Spiridon Loues (Trax Colton) is living the simple life of a shepherd in rural Greece when he hears that, after many centuries, the Olympics have come back. Thus, he sets off for Athens, hoping for a chance at Olympic glory. Once there, he befriends Christina Gratos (Xenia Kalogeropoulou, credited as "Maria Xénia"), a Girl Next Door from his hometown. Christina works as a maid for Eleni Costa (Jayne Mansfield), a glamorous Greek actress who, for a publicity stunt, has declared that she will marry whoever wins the marathon. This is somewhat upsetting to her lover Lt.
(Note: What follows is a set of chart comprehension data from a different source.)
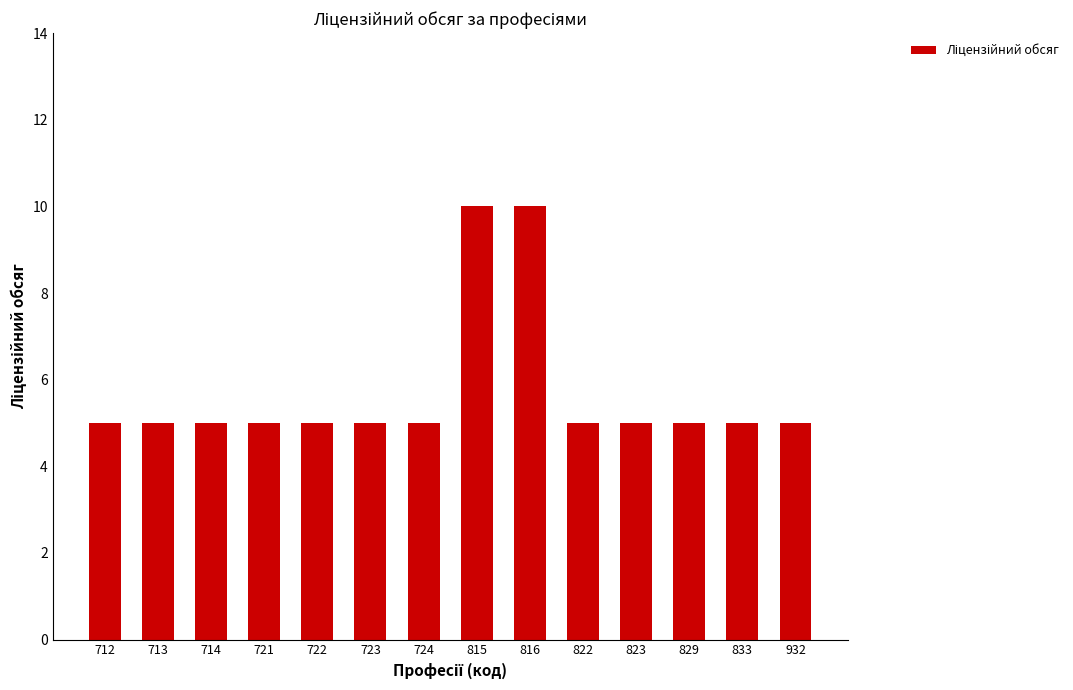

What is the value of the 5th bar from the left?

5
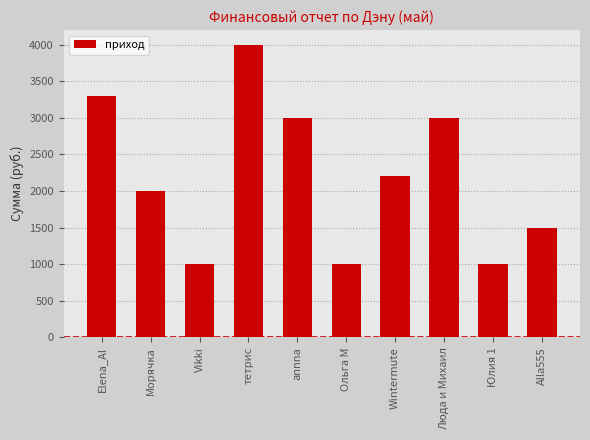

What is the minimum value shown in the chart?

1000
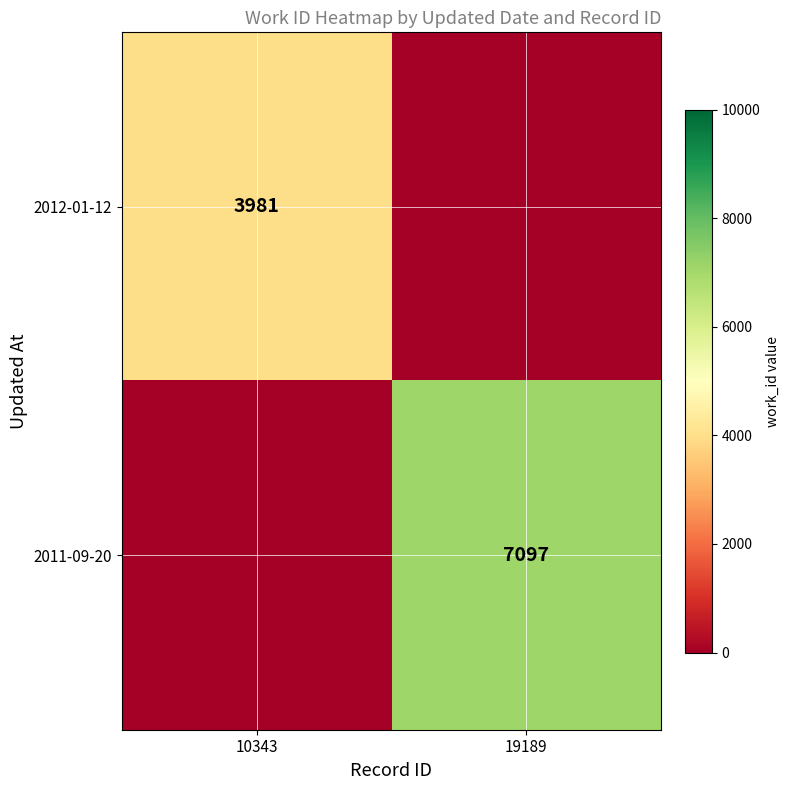

The 2012-01-12 series shows 3981 at 10343. True or false?

True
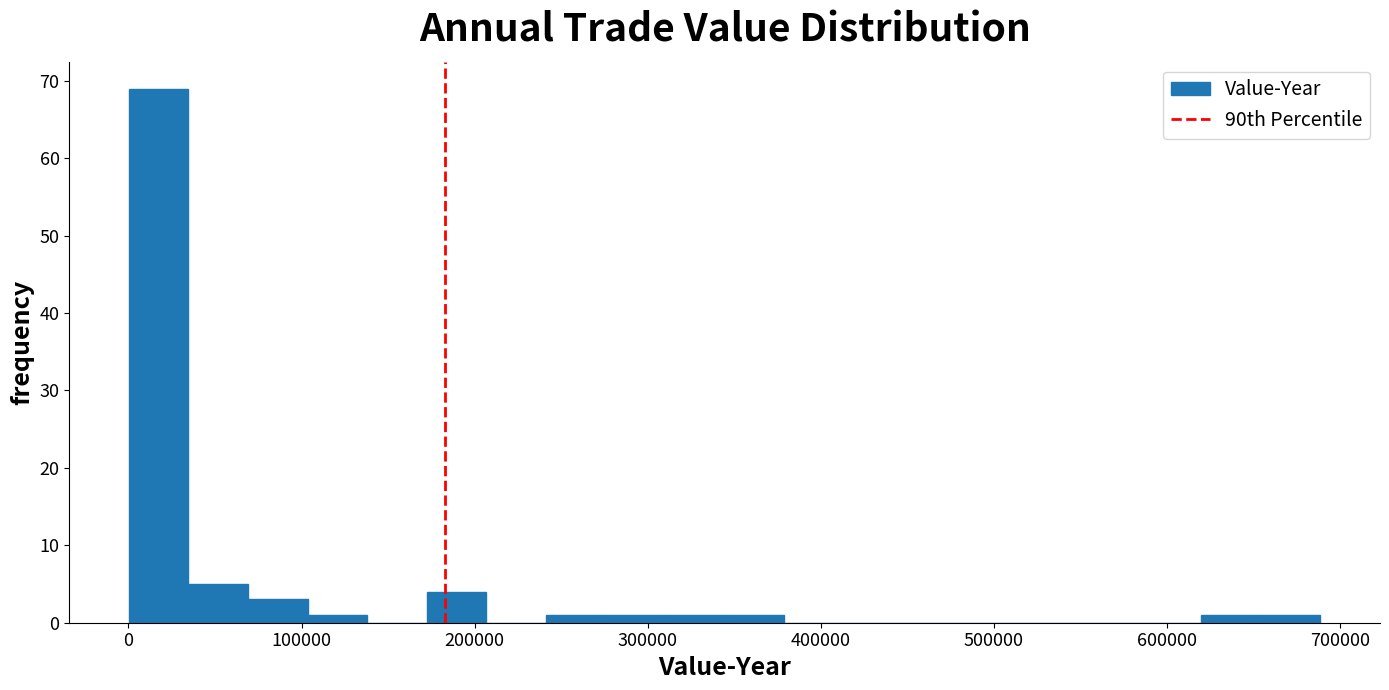

Read against the x-axis, roughly where is the centre of the tallest bar?

20000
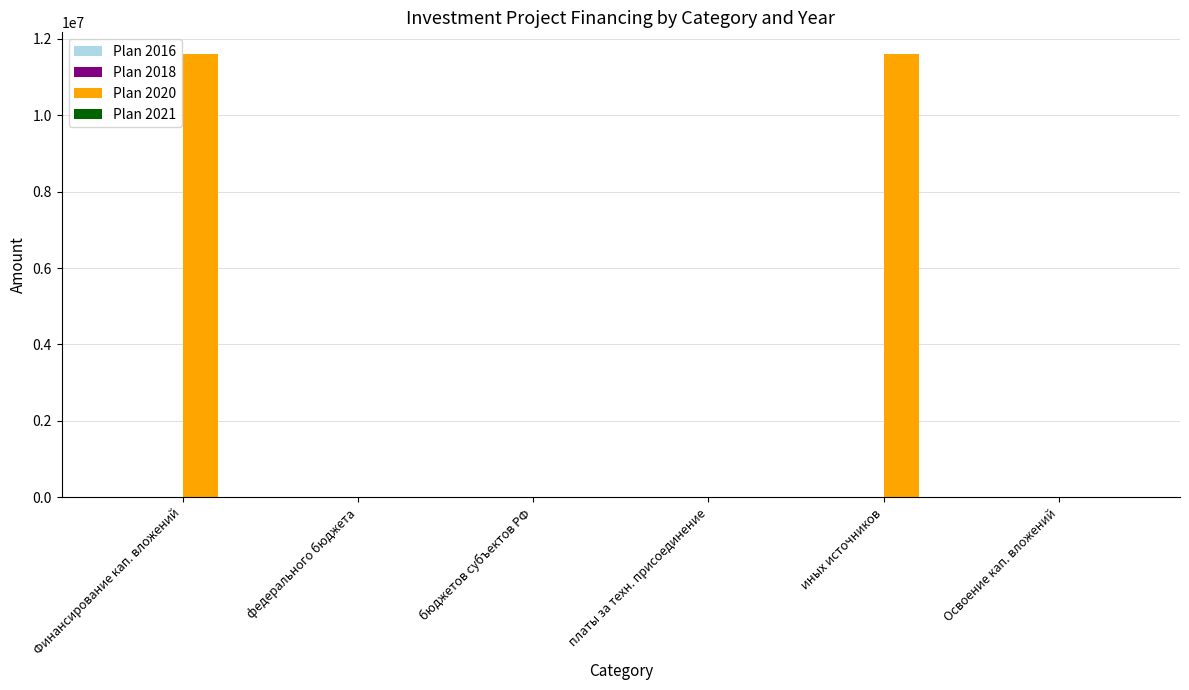

What is the spread (max minus min) of values at Освоение кап. вложений?

0.1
Alexi Vinardos (Nico Minardos), but she assures him that, of course, he will be winning the marathon anyway. Or will he?
This film provides examples of:
- Anachronism Stew: In the movie, the 1896 games include traditions that were only added to the modern Olympics later on, namely the lighting of the Olympic flame, the Parade of Nations, and playing the national anthem of a winning athlete's country. Also, "The Star-Spangled Banner" didn't become the U.S. national anthem until 1931.
- Artistic License History: The movie continuously refers to the Olympics of 776 BC as though they were the last games of the Ancient Olympics. Of course, they were the first games of the Ancient Olympics. The last games were held in 393 AD.
- Betty and Veronica: Christina and Eleni, respectively
- Biopic: Denied by the This Is a Work of Fiction disclaimer: "This photoplay is not a biography of Spiridon Loues."
- Canine Companion: Spiridon has one named Sophocles. His previous dog was named Plato. You know, 'cause he's Greek.
- Fantasy-Forbidding Father: Spiridon's father initially doesn't want his son to waste his time with these silly Olympic dreams.
- The Gay '90s: Set in 1896, of course.
- How We Got Here: The movie opens with Stock Footage of the 1960 Olympics (the most recent at the time of filming) while a narrator explains the mission of the Olympic Games. The rest of the movie is framed as a Flashback explaining how the modern Olympics got started.
- Meta Casting: Coach Graham, the leader of the American team, is played by two-time Olympian Bob Mathias.
- Of Corsets Sexy: Eleni Costa strips down to her underwear, including a corset, and it is in that state that she tries to seduce Spiridon. Sometimes, it's surprising what The Hays Code allowed!
- Opposing Sports Team: An Averted Trope. The underdog Greek heroes desperately want to score a victory over the Americans, who really did win the most gold medalsnote at the 1896 Olympics. The Americans are portrayed as a bit cocky, but ultimately prove sportsmanlike.
- Stocking Filler: Eleni is also wearing these during the aforementioned seduction scene.
- The Tease: Eleni clearly enjoys flirting a lot, but it doesn't seem to be at all serious.
- Translation Convention: Greeks and Americans both speak English, of course.
- Very Loosely Based on a True Story: The movie's This Is a Work of Fiction disclaimer explicitly says that "all events except the marathon victory are fictional." They ain't lying.